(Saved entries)
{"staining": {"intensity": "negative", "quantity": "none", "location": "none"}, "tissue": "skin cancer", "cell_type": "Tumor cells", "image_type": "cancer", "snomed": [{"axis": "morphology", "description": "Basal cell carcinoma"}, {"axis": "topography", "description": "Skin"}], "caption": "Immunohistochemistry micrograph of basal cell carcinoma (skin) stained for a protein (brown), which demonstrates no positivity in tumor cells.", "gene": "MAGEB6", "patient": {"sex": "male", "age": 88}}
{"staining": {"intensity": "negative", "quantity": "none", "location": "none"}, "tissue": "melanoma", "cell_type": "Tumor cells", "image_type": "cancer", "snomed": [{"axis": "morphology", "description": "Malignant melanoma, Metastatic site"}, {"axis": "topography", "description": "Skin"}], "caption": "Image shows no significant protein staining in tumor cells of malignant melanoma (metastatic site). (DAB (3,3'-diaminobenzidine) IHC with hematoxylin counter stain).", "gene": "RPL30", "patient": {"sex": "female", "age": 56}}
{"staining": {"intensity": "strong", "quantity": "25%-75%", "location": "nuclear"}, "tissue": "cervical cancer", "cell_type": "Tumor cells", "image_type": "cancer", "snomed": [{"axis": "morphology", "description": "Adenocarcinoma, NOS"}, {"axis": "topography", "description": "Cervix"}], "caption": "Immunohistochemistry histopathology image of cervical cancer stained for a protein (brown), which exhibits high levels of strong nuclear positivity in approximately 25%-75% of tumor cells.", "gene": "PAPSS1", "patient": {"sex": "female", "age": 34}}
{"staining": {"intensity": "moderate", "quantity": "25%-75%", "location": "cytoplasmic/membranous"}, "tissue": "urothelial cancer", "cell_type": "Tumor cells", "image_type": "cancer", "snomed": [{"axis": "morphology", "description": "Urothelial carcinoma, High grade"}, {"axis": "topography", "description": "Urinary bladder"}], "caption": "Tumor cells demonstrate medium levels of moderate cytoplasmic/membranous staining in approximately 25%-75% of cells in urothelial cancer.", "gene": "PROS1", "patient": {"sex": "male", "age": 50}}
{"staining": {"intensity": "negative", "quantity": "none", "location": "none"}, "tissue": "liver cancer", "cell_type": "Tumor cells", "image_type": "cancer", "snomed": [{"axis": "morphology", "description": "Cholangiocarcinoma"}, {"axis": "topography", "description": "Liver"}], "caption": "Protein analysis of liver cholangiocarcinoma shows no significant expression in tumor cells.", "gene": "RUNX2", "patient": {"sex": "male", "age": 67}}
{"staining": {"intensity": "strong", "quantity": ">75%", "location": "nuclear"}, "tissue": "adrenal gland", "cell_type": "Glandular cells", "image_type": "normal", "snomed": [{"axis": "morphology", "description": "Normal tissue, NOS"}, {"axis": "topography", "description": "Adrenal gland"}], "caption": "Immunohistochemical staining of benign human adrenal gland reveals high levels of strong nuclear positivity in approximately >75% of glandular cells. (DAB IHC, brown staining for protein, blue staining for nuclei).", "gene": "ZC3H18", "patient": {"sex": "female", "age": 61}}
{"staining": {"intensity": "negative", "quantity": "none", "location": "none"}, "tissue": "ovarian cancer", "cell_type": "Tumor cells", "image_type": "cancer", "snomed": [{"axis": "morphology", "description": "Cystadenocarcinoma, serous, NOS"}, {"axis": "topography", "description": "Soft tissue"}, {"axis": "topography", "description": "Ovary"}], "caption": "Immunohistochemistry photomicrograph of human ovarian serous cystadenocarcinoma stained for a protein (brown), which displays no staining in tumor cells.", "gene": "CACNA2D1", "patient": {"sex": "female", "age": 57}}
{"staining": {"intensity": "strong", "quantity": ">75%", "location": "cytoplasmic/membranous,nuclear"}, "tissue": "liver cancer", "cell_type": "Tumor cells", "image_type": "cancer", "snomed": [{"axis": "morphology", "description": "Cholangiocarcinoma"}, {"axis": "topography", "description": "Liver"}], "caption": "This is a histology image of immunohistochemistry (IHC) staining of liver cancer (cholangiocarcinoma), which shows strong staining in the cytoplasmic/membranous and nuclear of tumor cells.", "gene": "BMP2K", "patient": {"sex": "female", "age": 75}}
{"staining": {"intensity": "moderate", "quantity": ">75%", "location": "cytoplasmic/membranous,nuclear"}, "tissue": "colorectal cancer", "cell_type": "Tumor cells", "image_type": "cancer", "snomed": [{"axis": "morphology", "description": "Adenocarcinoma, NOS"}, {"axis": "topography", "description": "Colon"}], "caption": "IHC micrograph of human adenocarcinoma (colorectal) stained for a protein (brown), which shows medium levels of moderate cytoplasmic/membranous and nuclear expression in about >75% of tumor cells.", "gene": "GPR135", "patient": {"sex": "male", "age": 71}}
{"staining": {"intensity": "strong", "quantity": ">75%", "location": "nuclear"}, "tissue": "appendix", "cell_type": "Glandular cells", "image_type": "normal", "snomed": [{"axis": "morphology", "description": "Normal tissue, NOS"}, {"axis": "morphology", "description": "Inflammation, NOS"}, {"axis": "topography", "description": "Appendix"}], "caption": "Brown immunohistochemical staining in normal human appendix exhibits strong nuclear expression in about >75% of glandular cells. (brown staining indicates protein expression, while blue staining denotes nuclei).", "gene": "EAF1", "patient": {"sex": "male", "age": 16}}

What is required – Take the lines from the first line of the records through the line holding "histopathology image of", both included, and please reproduce them exactly with nothing added.

Exercise solution –
{"staining": {"intensity": "negative", "quantity": "none", "location": "none"}, "tissue": "skin cancer", "cell_type": "Tumor cells", "image_type": "cancer", "snomed": [{"axis": "morphology", "description": "Basal cell carcinoma"}, {"axis": "topography", "description": "Skin"}], "caption": "Immunohistochemistry micrograph of basal cell carcinoma (skin) stained for a protein (brown), which demonstrates no positivity in tumor cells.", "gene": "MAGEB6", "patient": {"sex": "male", "age": 88}}
{"staining": {"intensity": "negative", "quantity": "none", "location": "none"}, "tissue": "melanoma", "cell_type": "Tumor cells", "image_type": "cancer", "snomed": [{"axis": "morphology", "description": "Malignant melanoma, Metastatic site"}, {"axis": "topography", "description": "Skin"}], "caption": "Image shows no significant protein staining in tumor cells of malignant melanoma (metastatic site). (DAB (3,3'-diaminobenzidine) IHC with hematoxylin counter stain).", "gene": "RPL30", "patient": {"sex": "female", "age": 56}}
{"staining": {"intensity": "strong", "quantity": "25%-75%", "location": "nuclear"}, "tissue": "cervical cancer", "cell_type": "Tumor cells", "image_type": "cancer", "snomed": [{"axis": "morphology", "description": "Adenocarcinoma, NOS"}, {"axis": "topography", "description": "Cervix"}], "caption": "Immunohistochemistry histopathology image of cervical cancer stained for a protein (brown), which exhibits high levels of strong nuclear positivity in approximately 25%-75% of tumor cells.", "gene": "PAPSS1", "patient": {"sex": "female", "age": 34}}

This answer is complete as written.